Experimental Iranian theatre that flirts with deepity
Malthouse Theatre
by
ABR Arts 16 July 2025

ECHO: Every Cold-Hearted Oxygen

Experimental Iranian theatre that flirts with deepity
Malthouse Theatre
by
ABR Arts 16 July 2025
Nassim Soleimanpour on screen and Ben Lawson seated (photograph by Eugene Hyland)

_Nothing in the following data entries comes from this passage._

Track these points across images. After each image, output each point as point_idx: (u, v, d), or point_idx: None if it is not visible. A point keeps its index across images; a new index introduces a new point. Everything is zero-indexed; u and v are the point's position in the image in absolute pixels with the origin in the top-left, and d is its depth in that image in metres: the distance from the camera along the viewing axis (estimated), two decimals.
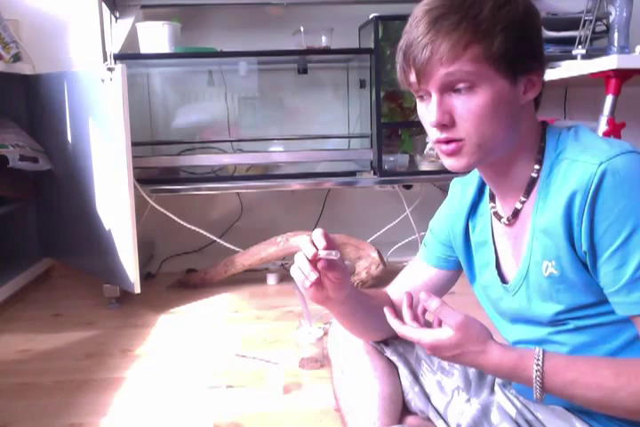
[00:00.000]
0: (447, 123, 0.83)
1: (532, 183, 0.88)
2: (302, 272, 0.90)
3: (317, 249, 0.88)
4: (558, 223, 0.81)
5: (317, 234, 0.90)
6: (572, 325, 0.86)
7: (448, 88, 0.82)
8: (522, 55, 0.82)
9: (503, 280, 0.95)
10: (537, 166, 0.87)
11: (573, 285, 0.84)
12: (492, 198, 0.97)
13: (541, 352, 0.80)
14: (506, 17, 0.80)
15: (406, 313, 0.88)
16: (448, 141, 0.84)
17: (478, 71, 0.80)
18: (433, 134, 0.85)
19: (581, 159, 0.80)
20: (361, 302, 1.02)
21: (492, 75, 0.80)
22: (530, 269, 0.88)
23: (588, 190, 0.77)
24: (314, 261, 0.89)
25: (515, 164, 0.88)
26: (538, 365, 0.79)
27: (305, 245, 0.90)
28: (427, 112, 0.85)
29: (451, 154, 0.85)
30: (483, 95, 0.81)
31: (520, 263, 0.90)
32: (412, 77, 0.84)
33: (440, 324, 0.85)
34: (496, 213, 0.95)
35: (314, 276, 0.89)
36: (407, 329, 0.86)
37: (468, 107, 0.81)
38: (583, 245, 0.80)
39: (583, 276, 0.82)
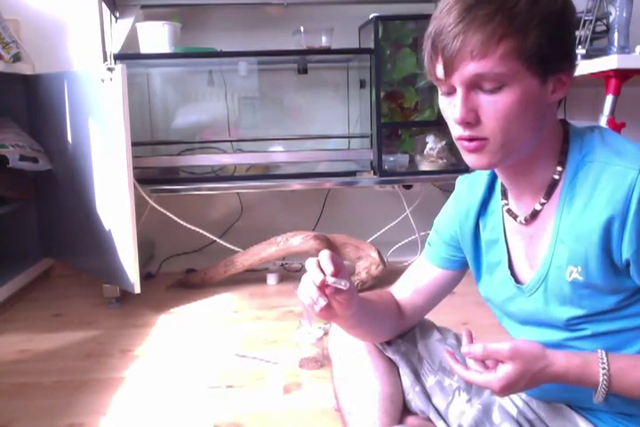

Since its creation in 2010, Iranian playwright Nassim Soleimanpour’s White Rabbit, Red Rabbit has achieved the unlikeliest of theatrical fates: it is understood to be both experimental and successful. It has been performed in more than thirty languages and by actors as starry as Michael Sheen, Stephen Fry, and Whoopi Goldberg. As with several of Soleimanpour’s other works, White Rabbit – presented by the Malthouse Theatre in 2013 – relied on the conceit that it is performed each night by a different actor who has never seen the script before, thus generating a particular kind of frisson by amplifying the audience’s uncertainty and sense of uncovering the text along with the unrehearsed performer. I saw it in Adelaide during a long-distant Fringe, performed by the redoubtable Amber McMahon, but recall its interweaving of fable, philosophy, and audience interaction only dimly. The play’s intention, I think, was both to schematically explore the oppressiveness of the Iranian regime and to stand in for the playwright himself who, although now Berlin-based, was not, at the time of the play’s writing, able to present his work in his own country.